* TASK REQUIREMENTS *
I need every line that includes the word "packages" copied from the material.

* ENTRIES SHOWN *

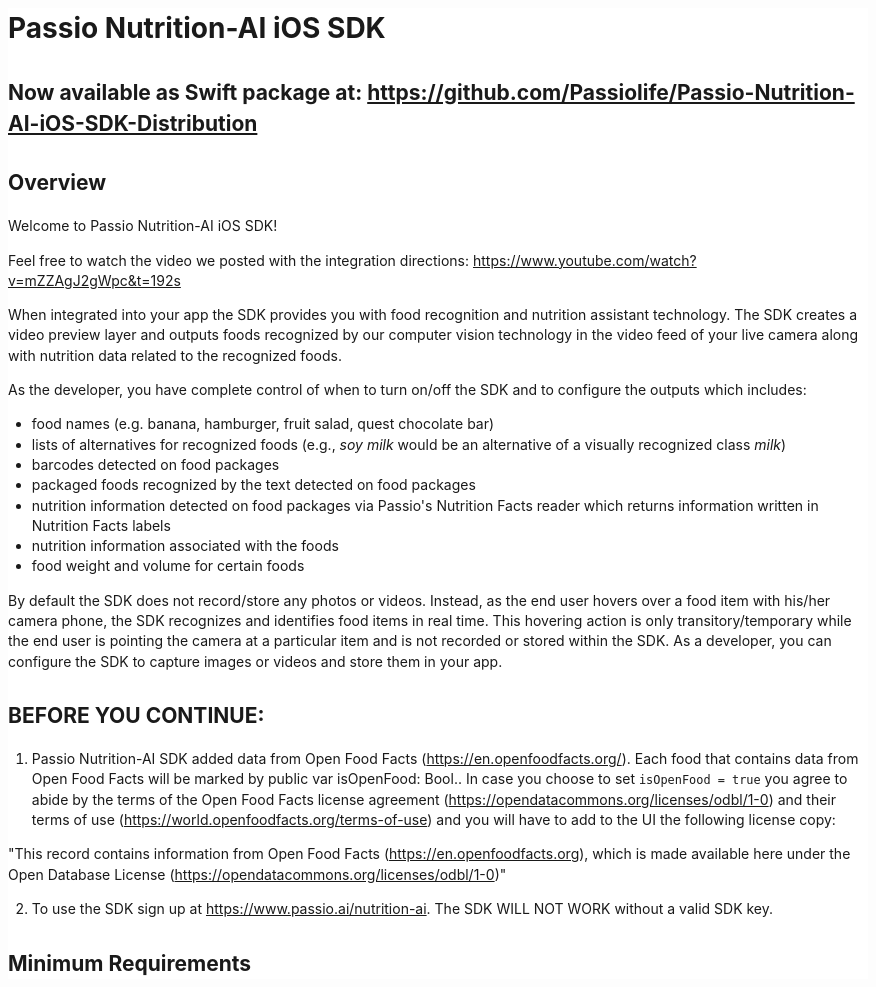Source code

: # Passio Nutrition-AI iOS SDK

## Now available as Swift package at: https://github.com/Passiolife/Passio-Nutrition-AI-iOS-SDK-Distribution

## Overview

Welcome to Passio Nutrition-AI iOS SDK!

Feel free to watch the video we posted with the integration directions: https://www.youtube.com/watch?v=mZZAgJ2gWpc&t=192s

When integrated into your app the SDK provides you with food recognition and nutrition assistant technology. The SDK creates a video preview layer and outputs foods recognized by our computer vision technology in the video feed of your live camera along with nutrition data related to the recognized foods.

As the developer, you have complete control of when to turn on/off the SDK and to configure the outputs which includes: 
- food names (e.g. banana, hamburger, fruit salad, quest chocolate bar)
- lists of alternatives for recognized foods (e.g., _soy milk_ would be an alternative of a visually recognized class _milk_)
- barcodes detected on food packages
- packaged foods recognized by the text detected on food packages
- nutrition information detected on food packages via Passio's Nutrition Facts reader which returns information written in Nutrition Facts labels
- nutrition information associated with the foods
- food weight and volume for certain foods

By default the SDK does not record/store any photos or videos. Instead, as the end user hovers over a food item with his/her camera phone, the SDK recognizes and identifies food items in real time. This hovering action is only transitory/temporary while the end user is pointing the camera at a particular item and is not recorded or stored within the SDK. As a developer, you can configure the SDK to capture images or videos and store them in your app.


## BEFORE YOU CONTINUE:

1. Passio Nutrition-AI SDK added data from Open Food Facts (https://en.openfoodfacts.org/). Each food that contains data from Open Food Facts will be marked by public var isOpenFood: Bool.. In case you choose to set ```isOpenFood = true``` you agree to abide by the terms of the Open Food Facts license agreement (https://opendatacommons.org/licenses/odbl/1-0) and their terms of use (https://world.openfoodfacts.org/terms-of-use) and you will have to add to the UI the following license copy:

"This record contains information from Open Food Facts (https://en.openfoodfacts.org), which is made available here under the Open Database License (https://opendatacommons.org/licenses/odbl/1-0)"

2. To use the SDK sign up at https://www.passio.ai/nutrition-ai. The SDK WILL NOT WORK without a valid SDK key.


## Minimum Requirements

* TASK RESULT *
- barcodes detected on food packages
- packaged foods recognized by the text detected on food packages
- nutrition information detected on food packages via Passio's Nutrition Facts reader which returns information written in Nutrition Facts labels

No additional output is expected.